▶ **本文抜粋**:
::::

大阪市立大学数学研究所(OCAMI)は、21世紀COEプログラム「結び目を焦点とする広角度の数学拠点の形成」の採択(平成15年度)を受けて、 結び目・トポロジー(位相幾何学)を焦点として、数学の研究活動を広角度に展開するという主旨で、平成15年度9月に発足しました。

今年度(2016年度)のノーベル物理学賞では、「トポロジカル相転移と物質のトポロジカル相の理論的発見」により、米大学の3人の理論物理の専門家、 D.Thouless, D. Haldane、M. Kosterlitz の3氏に授与されました。 1次元や2次元のいろいろな物理系の「位相的相転移」に、トポロジーの位相不変量を応用する研究のようです。

今年度(2016年度)のノーベル化学賞では、「分子マシンの設計と合成」により、超分子化学・有機化学の専門家、フランスの J. -P. Sauvage、英国の J. F. Stoddart、オランダの B. Feringa の3氏に授与されました。 分子をひもとみて、結び目や絡み目のトポロジーに着目して、分子を合成するというものです。J. -P. Sauvage教授は三葉結び目(trefoil knot)を分子で初めて合成することに成功した人で、 J. F. Stoddart教授はボロミアン環(Borromean ring)を分子で初めて合成することに成功した人です。このことは、2009年9月の日本数学会市民講演会で紹介しました。

なお、数学研究所は化学科・物質科学科との共催で、2006年4月27日に、J. -P. Sauvage教授による談話会を持ちました。

このように、数学研究所(OCAMI)の目指している数学研究は、現代のサイエンスの最前線において、確実に前進しているといえるでしょう。(文責:河内明夫)

1904年(明治37年)発行の文部省編纂の教科書「小学校教師用手工 教科書 甲」における結び目教育の記述について(2016.07.01改訂)

::::

[コレクションから抜き出した項目]
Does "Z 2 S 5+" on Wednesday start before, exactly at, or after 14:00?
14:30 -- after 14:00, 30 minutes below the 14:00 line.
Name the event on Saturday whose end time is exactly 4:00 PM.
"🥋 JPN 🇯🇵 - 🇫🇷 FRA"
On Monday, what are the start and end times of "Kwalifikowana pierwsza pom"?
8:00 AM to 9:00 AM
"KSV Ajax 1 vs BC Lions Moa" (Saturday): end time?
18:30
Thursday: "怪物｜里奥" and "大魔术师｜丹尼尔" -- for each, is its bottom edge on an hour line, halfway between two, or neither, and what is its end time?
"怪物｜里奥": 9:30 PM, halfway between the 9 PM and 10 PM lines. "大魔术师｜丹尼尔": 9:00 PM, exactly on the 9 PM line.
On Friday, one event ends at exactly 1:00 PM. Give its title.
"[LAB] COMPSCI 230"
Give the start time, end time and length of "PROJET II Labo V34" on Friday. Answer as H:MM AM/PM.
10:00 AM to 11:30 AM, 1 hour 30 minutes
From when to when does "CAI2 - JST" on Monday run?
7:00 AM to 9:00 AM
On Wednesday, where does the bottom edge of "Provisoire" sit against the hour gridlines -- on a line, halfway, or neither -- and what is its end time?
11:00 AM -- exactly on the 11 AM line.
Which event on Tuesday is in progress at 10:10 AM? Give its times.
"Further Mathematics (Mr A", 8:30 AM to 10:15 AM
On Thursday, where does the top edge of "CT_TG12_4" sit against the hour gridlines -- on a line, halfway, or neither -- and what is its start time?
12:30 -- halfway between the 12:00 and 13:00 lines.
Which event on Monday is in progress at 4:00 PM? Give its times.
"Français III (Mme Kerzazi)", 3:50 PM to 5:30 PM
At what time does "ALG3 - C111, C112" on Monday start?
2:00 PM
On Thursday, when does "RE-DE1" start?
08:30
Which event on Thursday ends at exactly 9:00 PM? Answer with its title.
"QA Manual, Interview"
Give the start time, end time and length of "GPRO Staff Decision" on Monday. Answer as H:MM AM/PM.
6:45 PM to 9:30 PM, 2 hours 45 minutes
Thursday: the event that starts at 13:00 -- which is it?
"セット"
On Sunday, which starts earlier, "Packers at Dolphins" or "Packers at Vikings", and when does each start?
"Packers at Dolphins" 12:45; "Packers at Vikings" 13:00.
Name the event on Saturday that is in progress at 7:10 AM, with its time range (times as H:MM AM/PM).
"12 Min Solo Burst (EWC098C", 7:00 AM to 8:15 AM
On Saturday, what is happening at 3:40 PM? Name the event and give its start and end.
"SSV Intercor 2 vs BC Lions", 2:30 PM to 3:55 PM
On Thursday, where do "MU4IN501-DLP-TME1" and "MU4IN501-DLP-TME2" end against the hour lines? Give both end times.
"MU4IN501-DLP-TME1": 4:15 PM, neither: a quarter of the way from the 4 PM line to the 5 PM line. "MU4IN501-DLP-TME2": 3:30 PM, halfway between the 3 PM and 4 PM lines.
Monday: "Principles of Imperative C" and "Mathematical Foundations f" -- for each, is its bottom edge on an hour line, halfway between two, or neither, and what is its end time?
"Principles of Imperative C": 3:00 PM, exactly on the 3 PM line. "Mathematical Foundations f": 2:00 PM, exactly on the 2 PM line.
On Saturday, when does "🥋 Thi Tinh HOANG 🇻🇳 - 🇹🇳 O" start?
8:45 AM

::::

▶ **指示**:
1 > 数学研究所の紹介文のうち、「大阪市立大学数学研究所(OC」から「でしょう。(文責:河内明夫)」までをそのまま打ち直してもらえますか。
2 > 数学研究所の紹介文の続きを、最後の文の後から書いてもらえますか。
一覧はこの件とは関係ありません。

▶ **課題別の解答**:
1 >
大阪市立大学数学研究所(OCAMI)は、21世紀COEプログラム「結び目を焦点とする広角度の数学拠点の形成」の採択(平成15年度)を受けて、 結び目・トポロジー(位相幾何学)を焦点として、数学の研究活動を広角度に展開するという主旨で、平成15年度9月に発足しました。

今年度(2016年度)のノーベル物理学賞では、「トポロジカル相転移と物質のトポロジカル相の理論的発見」により、米大学の3人の理論物理の専門家、 D.Thouless, D. Haldane、M. Kosterlitz の3氏に授与されました。 1次元や2次元のいろいろな物理系の「位相的相転移」に、トポロジーの位相不変量を応用する研究のようです。

今年度(2016年度)のノーベル化学賞では、「分子マシンの設計と合成」により、超分子化学・有機化学の専門家、フランスの J. -P. Sauvage、英国の J. F. Stoddart、オランダの B. Feringa の3氏に授与されました。 分子をひもとみて、結び目や絡み目のトポロジーに着目して、分子を合成するというものです。J. -P. Sauvage教授は三葉結び目(trefoil knot)を分子で初めて合成することに成功した人で、 J. F. Stoddart教授はボロミアン環(Borromean ring)を分子で初めて合成することに成功した人です。このことは、2009年9月の日本数学会市民講演会で紹介しました。

なお、数学研究所は化学科・物質科学科との共催で、2006年4月27日に、J. -P. Sauvage教授による談話会を持ちました。

このように、数学研究所(OCAMI)の目指している数学研究は、現代のサイエンスの最前線において、確実に前進しているといえるでしょう。(文責:河内明夫)

2 >
2016年6月、文部省編纂の教科書「小学校教師用手工教科書 甲」が、柳本朋子(大阪教育大教授兼付属天王寺小学校校長、数学研究所客員教授)により、 偶然大阪教育大付属天王寺小学校において見出されましたが、その際にこの教科書の内容には、結び目の教育が含まれていることがわかりました。
ここに、この教科書のコピーを掲示しておきます。

6月29日には、大阪教育大学数学教育講座のホームページのニュース欄にもこの教科書の記事が、掲載されました。http://www.osaka-kyoiku.ac.jp/~sugaku/sugaku/TOP.html
そこには、当時の教育制度、算数、幾何の教育の状況などの情報も含まれています。

教科書の結び目の教育内容は、小中高校での実践の教材、例えばA. Kawauchi and T. Yanagimoto (ed.), Teaching and Learning ofKnot Theory in School Mathematics, Springer Verlag (2012) と比較しても、かなり高度なものになっています。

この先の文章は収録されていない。